Strategies to consider
The impact of an interest rate change on the price of a bond or portfolio of bonds varies across maturities and coupons.
This may not be a major issue if an investor intends to hold the bonds to maturity, since the yield at which the initial investment was made is usually a good proxy for the total return over the life of the bond. But it can matter a great deal to investors who are looking to sell their bonds before the maturity of the instrument.
With interest rates continuing to rise, duration risk is a very real concern for bond investors. The risk can be lowered by switching to less interest-sensitive short-term bonds or cash substitutes ahead of an expected rise in interest rates.
Another factor that investors need to take into consideration is their investment horizon (the length of time that an investor is willing to hold the portfolio), especially when reducing duration risk.
A rising interest environment could be good for investors whose investment horizon is longer than the maturity of the bond, as the higher coupon payments they receive over time tend to offset the price of their bond declining. But for investors with a short-term investment horizon, managing the changing or falling bond price is usually the primary focus.
Duration, therefore, allows investors to compare directly bonds of different maturities and coupon rates (the annual income and construct portfolios that are based on how sensitive their price is to interest rates. Investors can change the duration of their portfolio to modify interest rate risk.
Portfolio duration strategies may include reducing duration by adding shorter maturities or higher coupon bonds and increasing duration by extending maturities or including lower coupon bonds.
In practice, bond prices depend on many other variables apart from duration, and interest rates do not move in parallel shifts as the shape and position of the yield curve is constantly changing. Therefore, historical correlations between duration and bonds are imperfect. They should be used as a guide rather than as a forecasting tool. Still, duration management is an important tool for fixed-income investing.
In the current environment, interest rates could rise further as inflation continues to climb. While bond yields have risen, real interest rates - which consider inflation in their calculation - are historically low. Investors need to be aware of further potential duration losses in the present bond yield upcycle that we believe could extend into 2023.

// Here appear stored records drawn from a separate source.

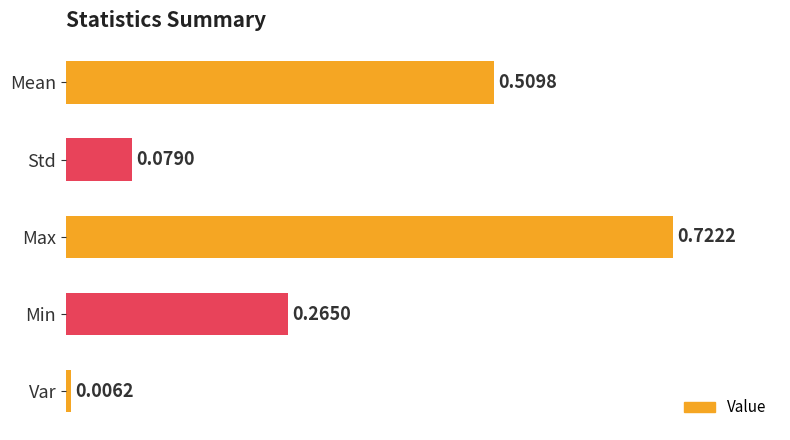

Does the chart contain any negative values?

No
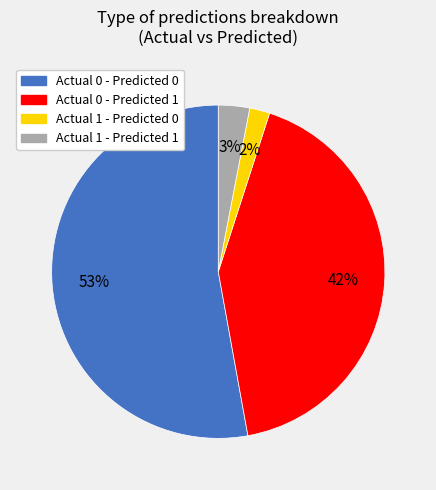

To the nearest percent, what is the combined percentage of Actual 1 - Predicted 0 and Actual 0 - Predicted 1?

44%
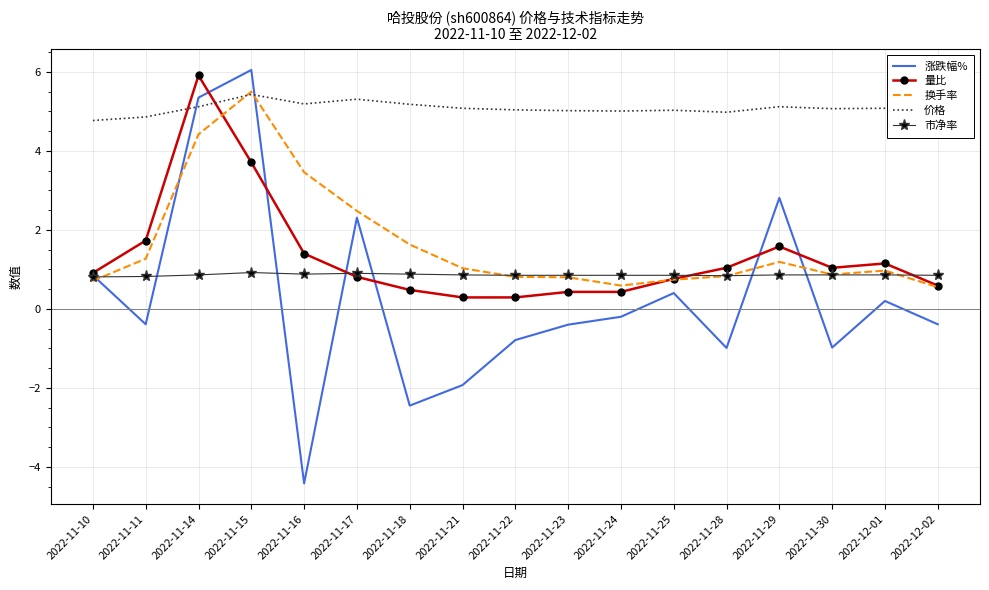

What is the highest value of the 量比 series?

5.9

Even if inflation starts to fall back later in 2022, real rates still appear to be too low, judged by the old rule of thumb that the real interest rate should converge over time to the long-run potential growth rate of the economy.
Benefit of active management
As discussed earlier, a potential solution would be for investors to aggressively reduce portfolio duration ahead of an expected increase in yields. Our research suggests that lowering the duration on a portfolio of government bonds to around two years can significantly reduce or even avoid losses.
Another potential solution would be for investors to invest in a flexible global bond strategy, delegating the active duration management decision to a professional portfolio manager. For example, successful country allocation away from benchmark can potentially help to generate positive returns even during periods of rising yields.
In a fixed-income regime where central banks continue to raise interest rates as opposed to cutting them as we've become accustomed to, we think that investors could benefit from active duration management to tackle higher bond market volatility.
Against this backdrop, it is difficult to see how volatility in bond markets will ease anytime soon - on the contrary, we believe it is here for the long term. At a difficult time for markets when the ground is constantly shifting, dynamic management of bond exposures will remain key.